What method would you use to scale feature extraction for millions of images efficiently in a distributed computing environment. Okay, what method would I use to scale feature extraction? I would scale feature extraction. That is your name on the studio, computing environment. Yeah. I mean, I can go and use PySpark. So I can write a function or maybe I can create, you know, a Lambda function or a cron job. So I would write a Python function in which I would extract features from the images. And then on a different computer, all the images can be continuously streamed or fed in. And then the Python code would basically extract the features, and maybe I would convert that feature into a pandas data frame or a Spark data frame, whatever output format is required in that format. That's what I can think of right now.

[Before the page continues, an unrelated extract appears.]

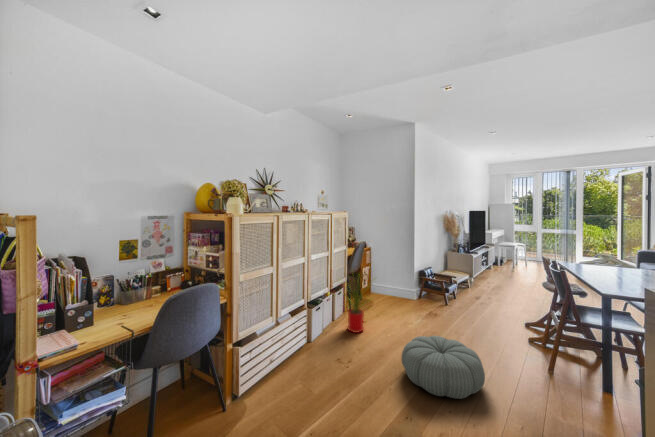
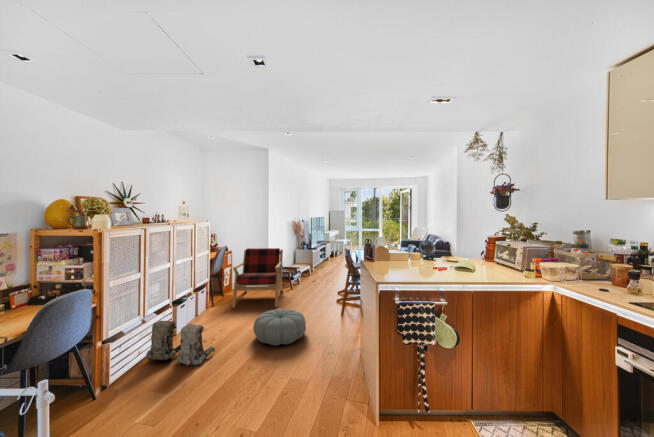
armchair: none [372,247,435,327] -> present [232,248,283,308]
house plant: present [348,281,371,333] -> none [198,268,237,321]
backpack: none [277,326,352,396] -> present [146,321,215,366]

So, my preferred tools for automating the deployment of machine learning models and ensuring margin control are several. Obviously, for version control, I will be using GitHub or the company's code versioning system, which in my current organization is Bitbucket. That way, I will use Bitbucket for the version control of the code. And for automating the deployment of the machine learning model, we can automate it via Jenkins pipeline or through Google Cloud Platform, or whatever tool we are using, such as Google Cloud Platform. One of the tools I have used is MLflow. MLflow is a tool that we currently use in our company, and we can use it for automating the deployment of a machine learning model. Additionally, we can also use workflow and Terraform. Once we have the Dockerfile and everything ready, we can use Terraform to automate this entire process.

I would approach data versioning when working with large datasets in machine learning experiments by using code versioning, model versioning, and also data set versioning. I would use tools like Dagit and MLflow for data versioning. Using these tools, I will ensure that the dataset belongs to a specific experiment. If the dataset changes and my model changes, I will use the particular dataset version and the corresponding ML model version. This way, I will be ensuring that I have the proper data version as well as the proper model version.